Feste popolari
Processione degli schiavi redenti
I Padri Trinitari Scalzi del convento di San Michele organizzarono fino al 1787 la processione degli schiavi redenti, che partiva attorno alle ore 21 dalla chiesa di San Michele “precedendo il Confallone, e Ven. Compagnia di Santa Croce, dopo la quale veniva il Confallone del Riscatto, e ddietro d’essi li Riscattati, ed in ultimo luogo li PP. Si S. Michele. Resero la pompa due bande di trombettieri, conl altri istrumenti di giubilo, ed un cori di musica a voci, in corpo della Compagnia.
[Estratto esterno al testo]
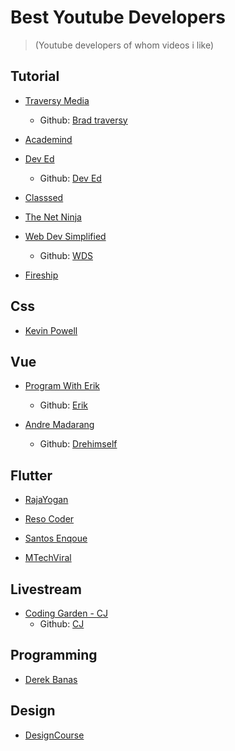 # Best Youtube Developers

> (Youtube developers of whom videos i like)

## Tutorial

- [Traversy Media](https://www.youtube.com/user/TechGuyWeb)
    - Github: [Brad traversy](https://github.com/bradtraversy)

- [Academind](https://www.youtube.com/channel/UCSJbGtTlrDami-tDGPUV9-w)

- [Dev Ed](https://www.youtube.com/channel/UClb90NQQcskPUGDIXsQEz5Q)
    - Github: [Dev Ed](https://github.com/developedbyed)

- [Classsed](https://www.youtube.com/channel/UC2-slOJImuSc20Drbf88qvg)

- [The Net Ninja](https://www.youtube.com/channel/UCW5YeuERMmlnqo4oq8vwUpg)

- [Web Dev Simplified](https://www.youtube.com/channel/UCFbNIlppjAuEX4znoulh0Cw)
    - Github: [WDS](https://github.com/WebDevSimplified)

- [Fireship](https://www.youtube.com/channel/UCsBjURrPoezykLs9EqgamOA)

## Css

- [Kevin Powell](https://www.youtube.com/user/KepowOb/videos)

## Vue

- [Program With Erik](https://www.youtube.com/channel/UCshZ3rdoCLjDYuTR_RBubzw)
    - Github: [Erik](https://github.com/ErikCH)

- [Andre Madarang](https://www.youtube.com/channel/UCtb40EQj2inp8zuaQlLx3iQ)
    - Github: [Drehimself](https://github.com/drehimself)

## Flutter

- [RajaYogan](https://www.youtube.com/channel/UCjBxAm226XZvgrkO-JyjJgQ)

- [Reso Coder](https://www.youtube.com/channel/UCSIvrn68cUk8CS8MbtBmBkA)

- [Santos Enqoue](https://www.youtube.com/channel/UCRl79zOEtiLCglAFZJJzEZQ)

- [MTechViral](https://www.youtube.com/channel/UCFTM1FGjZSkoSPDZgtbp7hA)

## Livestream

- [Coding Garden - CJ](https://www.youtube.com/channel/UCLNgu_OupwoeESgtab33CCw)
    - Github: [CJ](https://github.com/w3cj)

## Programming

- [Derek Banas](https://www.youtube.com/channel/UCwRXb5dUK4cvsHbx-rGzSgw)

## Design

- [DesignCourse](https://www.youtube.com/channel/UCVyRiMvfUNMA1UPlDPzG5Ow)
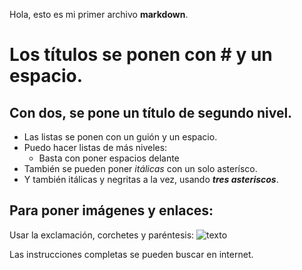 Hola, esto es mi primer archivo **markdown**.

# Los títulos se ponen con # y un espacio.

## Con dos, se pone un título de segundo nivel.

- Las listas se ponen con un guión y un espacio.
- Puedo hacer listas de más niveles:
  - Basta con poner espacios delante
- También se pueden poner *itálicas* con un solo asterísco.
- Y también itálicas y negritas a la vez, usando ***tres asteriscos***.

## Para poner imágenes y enlaces:
Usar la exclamación, corchetes y paréntesis:
![texto](http://google.es)

Las instrucciones completas se pueden buscar en internet.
Anzi per esser di costume di mescolar a simil fonzione fanciulli vestiti nel modo, che si sogliono dipingere gli angeli […] furon ancor in questa gran quantità di fanciulli vagamente adorni, con la Croce dell’Ordine in petto, parte de’ quali portavano come in trionfo le catene de’ Riscattati parte sosteneva le estremità de’ cordoni dell’uno, e dell’altro confallone, parte faceva mostra di condor gli schiavi soavemente legati con nastri di color azzurro, e purpureo, come la Croce dell’Ordine” (Perardi, 1717, p. 7). La processione si concludeva in duomo.